Criminal Law

938. Sexual Battery: Misdemeanor

The defendant is charged [in Count ______] with sexual battery.

To prove that the defendant is guilty of this crime, the People must prove that:

1. The defendant touched an intimate part of <insert name of complaining witness>;

2. The touching was done against ______'s<insert name of complaining witness> will;


3. The touching was done for the specific purpose of sexual arousal, sexual gratification, or sexual abuse.

An intimate part is a female's breast or the anus, groin, sexual organ, or buttocks of anyone.

Touching, as used here, means making physical contact with another person. Touching includes contact made through the clothing.

[An act is done against a person's will if that person does not consent to the act. In order to consent, a person must act freely and voluntarily and know the nature of the act.]

Bench Notes

Instructional Duty

The court has a sua sponte duty to give an instruction defining the elements of the crime.

Give the bracketed definition of "against a person's will" on request.


Elements. Pen. Code, § 243.4(e)(1).

Touches Defined. Pen. Code, § 243.4(e)(2).

Intimate Part Defined. Pen. Code, § 243.4(g)(1).

Consent Defined. Pen. Code, §§ 261.6, 261.7.

Specific-Intent Crime. People v. Chavez (2000) 84 Cal.App.4th 25, 29 [100 Cal.Rptr.2d 680].

Defendant Must Touch Intimate Part of Victim. People v. Elam (2001) 91 Cal.App.4th 298, 309-310 [110 Cal.Rptr.2d 185].

Defendant Need Not Touch Skin. People v. Dayan (1995) 34 Cal.App.4th 707, 716 [40 Cal.Rptr.2d 391].

Secondary Sources

1 Witkin & Epstein, California Criminal Law (3d ed. 2000) Crimes Against the Person, § 26.

6 Millman, Sevilla & Tarlow, California Criminal Defense Practice, Ch. 142, Crimes Against the Person, § 142.22[2] (Matthew Bender).

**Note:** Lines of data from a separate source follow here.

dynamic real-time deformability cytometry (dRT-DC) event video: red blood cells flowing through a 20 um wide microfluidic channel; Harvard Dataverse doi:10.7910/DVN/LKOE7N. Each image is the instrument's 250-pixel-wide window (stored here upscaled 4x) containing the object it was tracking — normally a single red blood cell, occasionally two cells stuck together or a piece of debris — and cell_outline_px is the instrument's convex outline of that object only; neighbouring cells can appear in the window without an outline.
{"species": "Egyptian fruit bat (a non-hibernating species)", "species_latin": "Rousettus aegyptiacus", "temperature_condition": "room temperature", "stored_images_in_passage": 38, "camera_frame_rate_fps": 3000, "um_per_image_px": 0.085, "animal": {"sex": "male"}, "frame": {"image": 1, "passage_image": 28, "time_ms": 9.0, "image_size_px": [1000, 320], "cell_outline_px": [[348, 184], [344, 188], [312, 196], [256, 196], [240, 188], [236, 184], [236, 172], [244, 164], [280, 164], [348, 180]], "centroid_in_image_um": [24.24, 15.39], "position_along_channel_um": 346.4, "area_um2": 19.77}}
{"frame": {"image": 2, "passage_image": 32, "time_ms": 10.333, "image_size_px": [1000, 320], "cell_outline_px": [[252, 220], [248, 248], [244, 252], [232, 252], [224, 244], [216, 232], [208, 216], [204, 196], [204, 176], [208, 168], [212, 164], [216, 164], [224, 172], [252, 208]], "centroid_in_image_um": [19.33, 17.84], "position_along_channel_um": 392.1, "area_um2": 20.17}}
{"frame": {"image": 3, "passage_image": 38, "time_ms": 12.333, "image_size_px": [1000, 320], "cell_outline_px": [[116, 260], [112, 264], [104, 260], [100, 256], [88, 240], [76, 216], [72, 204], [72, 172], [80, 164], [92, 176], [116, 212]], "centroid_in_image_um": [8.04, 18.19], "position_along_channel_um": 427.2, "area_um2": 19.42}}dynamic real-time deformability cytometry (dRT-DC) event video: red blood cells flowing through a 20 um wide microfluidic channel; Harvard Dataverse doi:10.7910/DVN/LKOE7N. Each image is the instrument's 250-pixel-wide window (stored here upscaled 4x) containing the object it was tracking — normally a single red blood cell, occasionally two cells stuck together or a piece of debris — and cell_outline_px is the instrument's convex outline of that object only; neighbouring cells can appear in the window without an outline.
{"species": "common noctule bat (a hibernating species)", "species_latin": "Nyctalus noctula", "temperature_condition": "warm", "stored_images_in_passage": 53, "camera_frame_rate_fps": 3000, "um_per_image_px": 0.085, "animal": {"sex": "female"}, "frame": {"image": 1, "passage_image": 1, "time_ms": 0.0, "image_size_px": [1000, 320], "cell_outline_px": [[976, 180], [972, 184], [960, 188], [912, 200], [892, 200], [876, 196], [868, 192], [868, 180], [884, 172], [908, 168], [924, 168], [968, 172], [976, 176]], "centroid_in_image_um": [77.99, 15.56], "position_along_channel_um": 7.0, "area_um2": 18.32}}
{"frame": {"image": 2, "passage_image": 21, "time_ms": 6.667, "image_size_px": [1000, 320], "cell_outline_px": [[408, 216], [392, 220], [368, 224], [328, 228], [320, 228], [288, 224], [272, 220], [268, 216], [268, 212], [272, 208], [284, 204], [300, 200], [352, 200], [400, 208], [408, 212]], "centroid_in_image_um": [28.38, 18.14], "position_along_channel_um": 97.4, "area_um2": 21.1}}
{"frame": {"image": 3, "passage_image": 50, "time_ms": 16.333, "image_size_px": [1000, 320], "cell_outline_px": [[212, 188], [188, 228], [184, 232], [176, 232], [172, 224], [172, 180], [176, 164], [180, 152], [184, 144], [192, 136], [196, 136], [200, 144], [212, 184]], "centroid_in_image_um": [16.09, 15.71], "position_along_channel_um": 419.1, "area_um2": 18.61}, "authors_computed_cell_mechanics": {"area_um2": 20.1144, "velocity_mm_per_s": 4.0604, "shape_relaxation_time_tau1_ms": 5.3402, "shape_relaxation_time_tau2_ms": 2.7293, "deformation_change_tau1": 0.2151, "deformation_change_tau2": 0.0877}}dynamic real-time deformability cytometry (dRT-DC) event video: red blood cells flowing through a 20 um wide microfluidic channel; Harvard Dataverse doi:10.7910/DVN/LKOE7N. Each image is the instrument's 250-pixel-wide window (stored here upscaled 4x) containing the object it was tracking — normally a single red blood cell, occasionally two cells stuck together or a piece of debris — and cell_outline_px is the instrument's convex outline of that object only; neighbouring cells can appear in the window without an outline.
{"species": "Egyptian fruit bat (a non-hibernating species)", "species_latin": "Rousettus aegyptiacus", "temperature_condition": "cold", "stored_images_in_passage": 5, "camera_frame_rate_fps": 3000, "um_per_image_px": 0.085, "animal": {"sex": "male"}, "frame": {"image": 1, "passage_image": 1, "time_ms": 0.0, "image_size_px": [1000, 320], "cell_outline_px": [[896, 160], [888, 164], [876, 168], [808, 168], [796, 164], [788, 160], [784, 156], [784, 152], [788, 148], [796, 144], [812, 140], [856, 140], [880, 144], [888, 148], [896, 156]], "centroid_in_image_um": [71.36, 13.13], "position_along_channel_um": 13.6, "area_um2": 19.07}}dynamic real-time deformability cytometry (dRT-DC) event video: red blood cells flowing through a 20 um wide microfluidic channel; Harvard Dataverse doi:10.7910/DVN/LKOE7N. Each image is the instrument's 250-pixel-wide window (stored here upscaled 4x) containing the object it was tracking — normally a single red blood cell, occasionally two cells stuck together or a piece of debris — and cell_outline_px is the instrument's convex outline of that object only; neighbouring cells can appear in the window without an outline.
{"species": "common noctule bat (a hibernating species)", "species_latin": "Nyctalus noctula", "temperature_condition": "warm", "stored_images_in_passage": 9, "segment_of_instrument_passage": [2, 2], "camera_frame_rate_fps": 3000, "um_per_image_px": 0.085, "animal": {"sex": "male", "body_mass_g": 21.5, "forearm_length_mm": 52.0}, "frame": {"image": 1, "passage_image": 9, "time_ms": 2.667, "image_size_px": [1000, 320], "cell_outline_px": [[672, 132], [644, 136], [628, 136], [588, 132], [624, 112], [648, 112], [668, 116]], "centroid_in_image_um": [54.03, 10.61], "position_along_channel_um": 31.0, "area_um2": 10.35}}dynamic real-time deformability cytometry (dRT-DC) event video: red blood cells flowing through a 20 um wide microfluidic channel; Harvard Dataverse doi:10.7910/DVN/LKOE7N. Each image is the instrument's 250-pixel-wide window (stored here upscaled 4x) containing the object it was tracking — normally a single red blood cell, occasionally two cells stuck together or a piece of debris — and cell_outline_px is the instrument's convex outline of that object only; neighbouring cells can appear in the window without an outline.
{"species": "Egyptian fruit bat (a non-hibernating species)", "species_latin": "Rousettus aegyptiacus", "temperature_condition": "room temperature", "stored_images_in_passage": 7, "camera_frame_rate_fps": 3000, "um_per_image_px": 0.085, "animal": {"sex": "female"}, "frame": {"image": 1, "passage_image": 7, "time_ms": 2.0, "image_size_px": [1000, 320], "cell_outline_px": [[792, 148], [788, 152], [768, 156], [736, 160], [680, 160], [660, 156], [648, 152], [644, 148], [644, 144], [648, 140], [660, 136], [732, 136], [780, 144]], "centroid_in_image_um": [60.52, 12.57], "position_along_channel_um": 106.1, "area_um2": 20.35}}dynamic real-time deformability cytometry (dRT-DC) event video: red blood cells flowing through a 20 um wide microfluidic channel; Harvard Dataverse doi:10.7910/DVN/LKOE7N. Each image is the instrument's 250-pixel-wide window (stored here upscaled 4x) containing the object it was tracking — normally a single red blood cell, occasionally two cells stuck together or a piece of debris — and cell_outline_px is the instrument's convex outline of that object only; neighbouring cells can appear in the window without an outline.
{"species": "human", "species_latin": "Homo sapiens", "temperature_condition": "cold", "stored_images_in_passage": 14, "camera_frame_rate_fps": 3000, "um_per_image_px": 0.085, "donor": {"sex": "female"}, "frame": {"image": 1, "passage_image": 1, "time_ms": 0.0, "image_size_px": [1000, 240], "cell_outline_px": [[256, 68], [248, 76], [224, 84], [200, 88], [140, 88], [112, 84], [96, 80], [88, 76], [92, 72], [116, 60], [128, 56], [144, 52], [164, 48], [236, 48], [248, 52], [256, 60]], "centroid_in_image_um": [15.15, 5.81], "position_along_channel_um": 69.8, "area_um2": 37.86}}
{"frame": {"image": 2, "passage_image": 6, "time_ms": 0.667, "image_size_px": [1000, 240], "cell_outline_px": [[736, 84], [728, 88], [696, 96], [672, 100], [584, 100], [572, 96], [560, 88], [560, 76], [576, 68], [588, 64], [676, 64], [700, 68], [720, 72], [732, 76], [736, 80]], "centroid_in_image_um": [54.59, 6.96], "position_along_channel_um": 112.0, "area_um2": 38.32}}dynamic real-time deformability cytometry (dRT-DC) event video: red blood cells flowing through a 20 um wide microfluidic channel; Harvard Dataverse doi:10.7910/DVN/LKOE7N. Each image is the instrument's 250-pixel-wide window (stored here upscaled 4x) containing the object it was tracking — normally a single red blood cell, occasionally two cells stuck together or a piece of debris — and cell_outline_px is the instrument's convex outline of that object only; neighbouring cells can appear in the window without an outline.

In a case addressing the meaning of for the "purpose of . . . sexual abuse" in the context of Penal Code section 289, one court has stated that "when a penetration is accomplished for the purpose of causing pain, injury or discomfort, it becomes sexual abuse, even though the perpetrator may not necessarily achieve any sexual arousal or gratification whatsoever." (People v. White (1986) 179 Cal.App.3d 193, 205 [224 Cal.Rptr. 467].) If the court concludes that this reasoning applies to the crime of sexual battery and a party requests a definition of "sexual abuse," the following language may be used:

Sexual abuse means any touching of a person's intimate parts in order to cause pain, injury, or discomfort. The perpetrator does not need to achieve any sexual arousal or sexual gratification.